**EXERCISE:**
In the entries below, find each line with the string "centro" and copy it.

**DATA TO EXAMINE:**
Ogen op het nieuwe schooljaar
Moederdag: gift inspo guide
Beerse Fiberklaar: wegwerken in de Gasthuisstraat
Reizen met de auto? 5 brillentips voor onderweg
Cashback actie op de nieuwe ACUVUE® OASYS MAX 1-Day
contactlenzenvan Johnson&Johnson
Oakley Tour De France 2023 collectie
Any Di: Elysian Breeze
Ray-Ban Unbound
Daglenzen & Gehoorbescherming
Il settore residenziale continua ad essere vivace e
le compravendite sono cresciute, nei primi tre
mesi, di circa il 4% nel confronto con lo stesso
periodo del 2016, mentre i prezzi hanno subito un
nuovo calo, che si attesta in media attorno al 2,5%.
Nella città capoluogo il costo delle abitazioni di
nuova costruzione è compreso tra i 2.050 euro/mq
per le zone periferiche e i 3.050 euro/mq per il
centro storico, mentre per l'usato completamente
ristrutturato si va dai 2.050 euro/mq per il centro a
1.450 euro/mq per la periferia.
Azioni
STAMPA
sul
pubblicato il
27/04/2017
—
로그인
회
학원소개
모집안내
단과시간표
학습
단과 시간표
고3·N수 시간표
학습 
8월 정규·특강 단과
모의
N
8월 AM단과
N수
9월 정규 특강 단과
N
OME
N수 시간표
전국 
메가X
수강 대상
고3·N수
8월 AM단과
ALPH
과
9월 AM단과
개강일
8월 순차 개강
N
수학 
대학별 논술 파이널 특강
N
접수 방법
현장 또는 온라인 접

**RESPONSE:**
centro storico, mentre per l'usato completamente
ristrutturato si va dai 2.050 euro/mq per il centro a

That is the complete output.